If you put $••$ marbles with $•••$ marbles, you have $•••••$ marbles total.

There’s potential for foul play, of course. One of your marbles could roll away, and another could crack, and then you’d only have $•••$ marbles.

But there seems to be a general rule in there somewhere, a verity. Absent of foul play, $••$ with $•• •$ is $•••••$. This holds true whether $•$ stands in for marbles, or apples, or trees, or anything that acts like numbers.

This seems self evident. The proof is visual. You can test it out on your fingers. Your brain verified this truth without a second thought, because the brain has been utilizing this truth since the first time a parent had to figure out how to feed five children.
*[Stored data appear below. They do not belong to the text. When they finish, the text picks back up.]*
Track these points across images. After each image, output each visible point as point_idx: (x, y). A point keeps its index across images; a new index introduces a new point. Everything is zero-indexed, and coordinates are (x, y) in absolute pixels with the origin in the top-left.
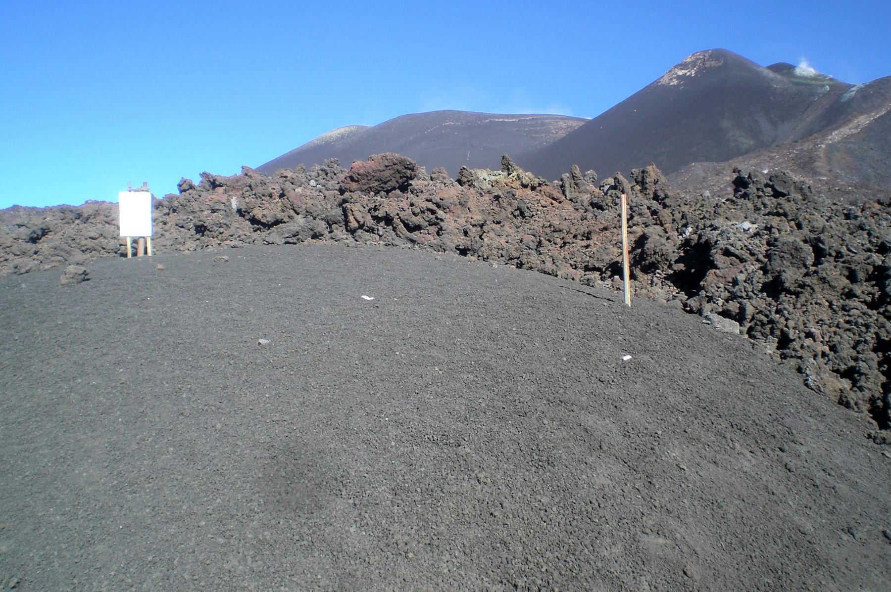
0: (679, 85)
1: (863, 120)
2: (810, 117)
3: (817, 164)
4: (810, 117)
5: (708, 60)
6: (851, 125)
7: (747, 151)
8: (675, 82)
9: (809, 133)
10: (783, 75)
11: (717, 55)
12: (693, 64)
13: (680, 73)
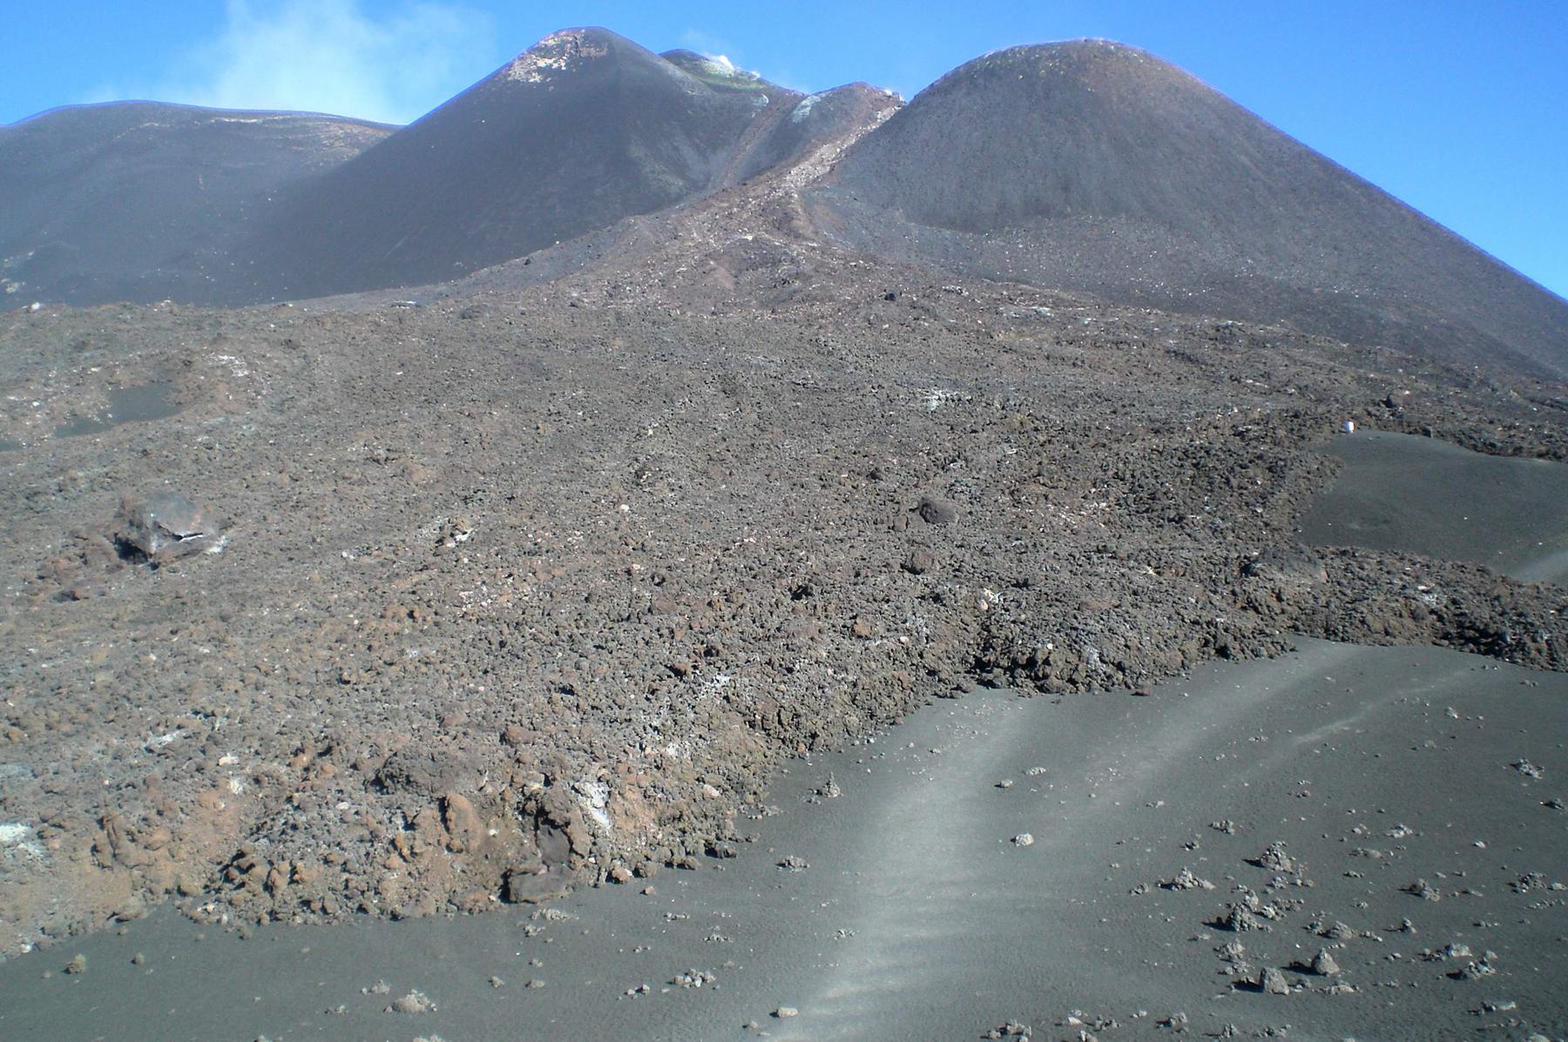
0: (543, 84)
1: (828, 152)
2: (750, 146)
3: (796, 223)
4: (750, 146)
5: (583, 45)
6: (812, 160)
7: (679, 198)
8: (537, 78)
9: (755, 171)
10: (686, 69)
11: (594, 37)
12: (560, 50)
13: (542, 63)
This truth seems so self evident that it hardly seems worth writing down. Why invent symbols like $2$, $3$, $+$, and $=$ to express something so trivial?

And yet, the fact that $•••••••••••••••$ marbles with $••••••••••••••••$ more is $••••••••••••••••••••••••••••••$ is a bit less trivially obvious.

If you run into more than $100$ marbles, you’d best start to know the rules.

This is how the rules of reality work. The fact that $2 + 3 = 5$ seems obvious, almost trivial. Perhaps not worth investigating. But once you’ve investigated the rules, you can figure out how many marbles you have if you start with $16347$ and acquire $2857$ more.

You can’t do that by appealing to your brain’s intuition. If you try to count them up yourself you’ll make a mistake or lose your place long before you reach the answer. If you gave such a problem to a pre-historic human, they’d tell you that generating an accurate answer is impossible.

And yet you can generate an accurate answer, every time. $16347 + 2857 = 19204$.

Learning the rules of things that act like numbers allows you to figure out things that are far outside your skill level. It doesn’t matter that you can’t count them out individually. It doesn’t matter that you’d lose your place before you got past the first thousand. Once you know the rules of addition, you can get the right answer without even touching the marbles.

A pre-historic human might think that such a skill is useless. Pre-historic humans never had $19204$ mouths to feed. But the ability to handle large numbers has allowed us to create warehouses and run economies. Our intuitions led us to the rules, and the rules themselves let us deduce things that are far outside our experience.

This is the driving force behind civilization.

This is what learning the rules of reality is all about. It’s about being able to answer questions that by all rights should be unanswerable.

We humans can look at a tiny, localized example and apply our intuition until we’ve learned the governing rules. Once we’ve learned those rules, we can look up to the heavens and deduce the true nature of the stars.